**WHAT YOU WILL DO:**
(a) Decide whether each statement below agrees with the post on assertion overhead. Answer yes or no for each, and quote the words of the post that settle it. (i) The measurements were made on a 2017 10-core iMac Pro. (ii) Swift and LLVM were built with GCC. (iii) The --swift-assertions flag turns on assertions for the stdlib as well as the compiler.
(b) Print the part of the post on assertion overhead that opens with the words containing "Almost top-of-tree swiftc" and closes with "with build-script --no-assertions.".

**GIVEN PASSAGE:**
-- Opening Marker --

Compiler performance overhead of assertions and SIL verifier

typesanitizer · December 17, 2020, 6:09pm

After @dan-zheng's post on informative assertions, I made some measurements on the overhead of assertions and shared them in a comment. Turns out, it's not really a good idea to make measurements without understanding what you are measuring.

So I've fixed a bug or two and started making more systematic measurements.

Configuration

2017 10-core iMac Pro. Swift and LLVM built with Clang in Xcode 12.
Almost top-of-tree swiftc & LLVM (swift/main)
- swiftc @ 5de95a596f6c81e7084a5e854985fdaca9e2829b (current HEAD for [build-script][CMake] Define and use SWIFT_ENABLE_ASSERTIONS pervasively. by varungandhi-apple · Pull Request #35115 · apple/swift · GitHub)
- llvm with ⚙ D93433 [IR] Use LLVM_ENABLE_ABI_BREAKING_CHECKS to guard ABI changes. cherry-picked on top of 051158df6ec66bd0796b65c1dc3ec364c7334737
Package versions are from mid-November ~ early December.
- Alamofire @ 9e0328127dfb801cefe8ac53a13c0c90a7770448
- SwiftNIO @ 076fda15213a9cc1da26b1e3467f1daba2407391
- swift-syntax @ e28671a7650bd54cc381dc21d75e214685f2ac48

There are three main compiler build configurations:

SwiftNoAssert_LLVMNoAssert - Compiled with build-script --no-assertions.
SwiftAssert_LLVMNoAssert - Compiled with build-script --no-assertions --swift-assertions.
SwiftAssert_LLVMAssert - Compiled with build-script --no-assertions --swift-assertions --llvm-assertions.

(--swift-assertions only turns on assertions for the compiler, not the stdlib.)

-- Closing Marker --

**DATA UNDER STUDY:**
-- Opening Marker --

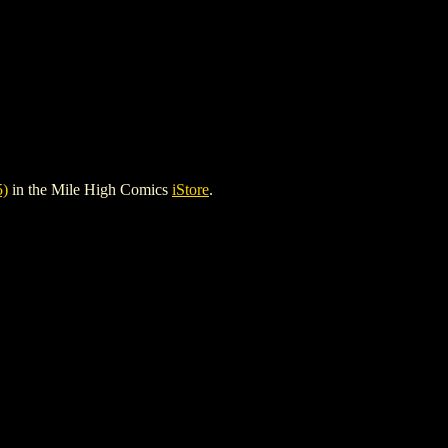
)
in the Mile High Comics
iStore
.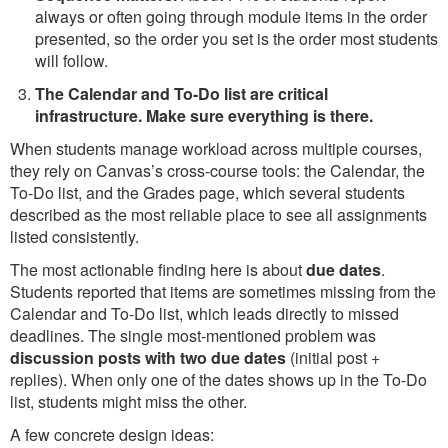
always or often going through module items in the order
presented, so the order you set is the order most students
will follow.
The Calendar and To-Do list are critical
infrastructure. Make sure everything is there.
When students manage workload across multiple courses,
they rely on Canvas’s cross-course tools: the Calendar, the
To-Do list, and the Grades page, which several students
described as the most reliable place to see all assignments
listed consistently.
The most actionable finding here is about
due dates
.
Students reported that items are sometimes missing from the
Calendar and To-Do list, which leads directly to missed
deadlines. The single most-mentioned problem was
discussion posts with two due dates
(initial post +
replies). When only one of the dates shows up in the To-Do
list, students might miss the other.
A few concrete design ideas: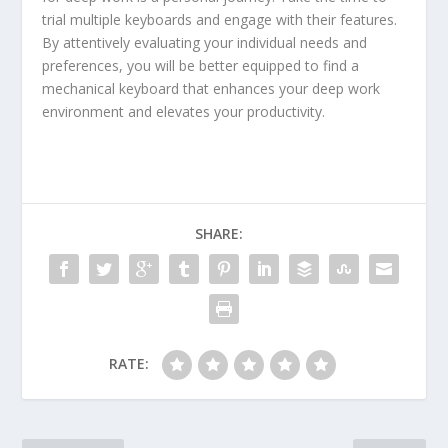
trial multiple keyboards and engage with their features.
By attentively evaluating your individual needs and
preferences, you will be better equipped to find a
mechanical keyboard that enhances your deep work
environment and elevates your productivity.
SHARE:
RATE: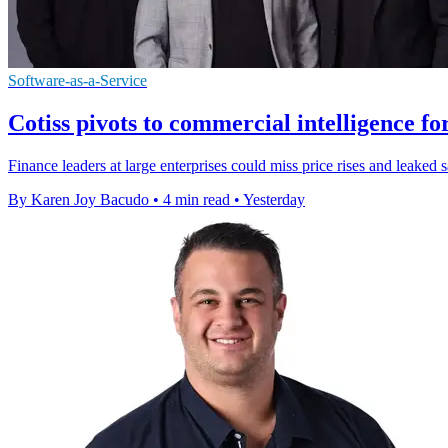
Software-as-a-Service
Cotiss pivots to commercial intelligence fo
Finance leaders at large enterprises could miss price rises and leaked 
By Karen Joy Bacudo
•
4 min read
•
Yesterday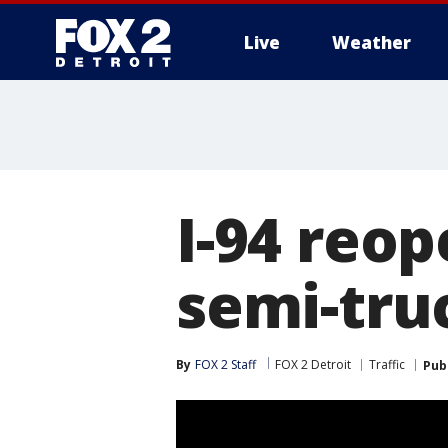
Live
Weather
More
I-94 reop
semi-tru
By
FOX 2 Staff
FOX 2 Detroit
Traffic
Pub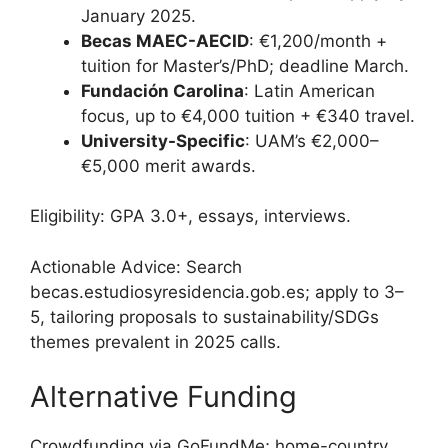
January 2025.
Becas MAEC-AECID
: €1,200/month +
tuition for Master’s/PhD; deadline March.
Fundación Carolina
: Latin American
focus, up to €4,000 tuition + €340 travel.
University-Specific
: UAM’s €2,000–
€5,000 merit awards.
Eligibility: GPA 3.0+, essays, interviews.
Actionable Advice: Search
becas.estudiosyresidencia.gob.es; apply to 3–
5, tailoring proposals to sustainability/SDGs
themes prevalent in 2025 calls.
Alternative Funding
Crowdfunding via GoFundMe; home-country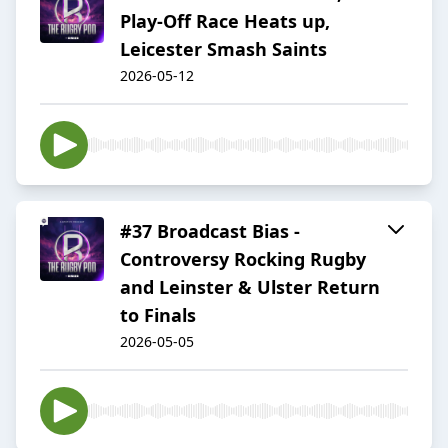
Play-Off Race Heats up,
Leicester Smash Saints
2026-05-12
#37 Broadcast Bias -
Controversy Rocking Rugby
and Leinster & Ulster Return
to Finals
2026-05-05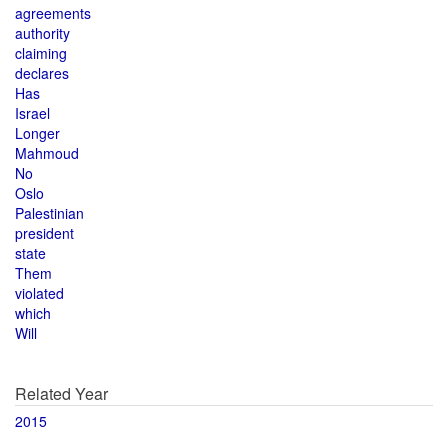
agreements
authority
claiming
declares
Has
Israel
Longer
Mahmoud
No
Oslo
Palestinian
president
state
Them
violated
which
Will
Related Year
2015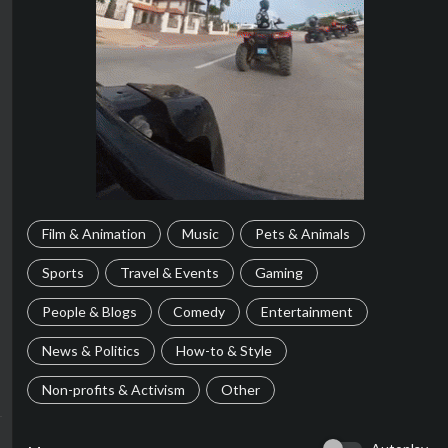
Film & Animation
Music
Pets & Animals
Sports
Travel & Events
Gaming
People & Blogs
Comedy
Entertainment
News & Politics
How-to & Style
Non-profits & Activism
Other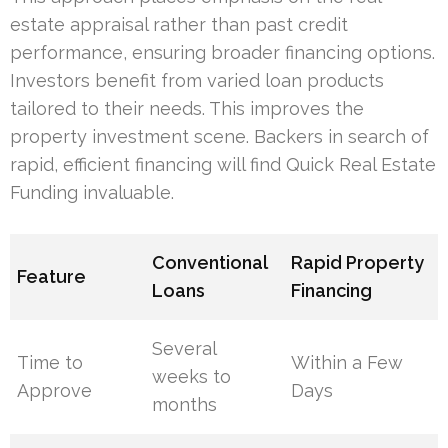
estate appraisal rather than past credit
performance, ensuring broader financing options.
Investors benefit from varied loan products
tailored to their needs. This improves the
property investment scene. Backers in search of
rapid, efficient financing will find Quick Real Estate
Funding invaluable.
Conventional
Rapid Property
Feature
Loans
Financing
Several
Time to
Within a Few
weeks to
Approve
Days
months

-- Closing Marker --

**RESPONSES FOR EACH TASK:**
(a)
(i) Yes: "2017 10-core iMac Pro."
(ii) No: "Swift and LLVM built with Clang in Xcode 12."
(iii) No: "--swift-assertions only turns on assertions for the compiler, not the stdlib."

(b)
Almost top-of-tree swiftc & LLVM (swift/main)
- swiftc @ 5de95a596f6c81e7084a5e854985fdaca9e2829b (current HEAD for [build-script][CMake] Define and use SWIFT_ENABLE_ASSERTIONS pervasively. by varungandhi-apple · Pull Request #35115 · apple/swift · GitHub)
- llvm with ⚙ D93433 [IR] Use LLVM_ENABLE_ABI_BREAKING_CHECKS to guard ABI changes. cherry-picked on top of 051158df6ec66bd0796b65c1dc3ec364c7334737
Package versions are from mid-November ~ early December.
- Alamofire @ 9e0328127dfb801cefe8ac53a13c0c90a7770448
- SwiftNIO @ 076fda15213a9cc1da26b1e3467f1daba2407391
- swift-syntax @ e28671a7650bd54cc381dc21d75e214685f2ac48

There are three main compiler build configurations:

SwiftNoAssert_LLVMNoAssert - Compiled with build-script --no-assertions.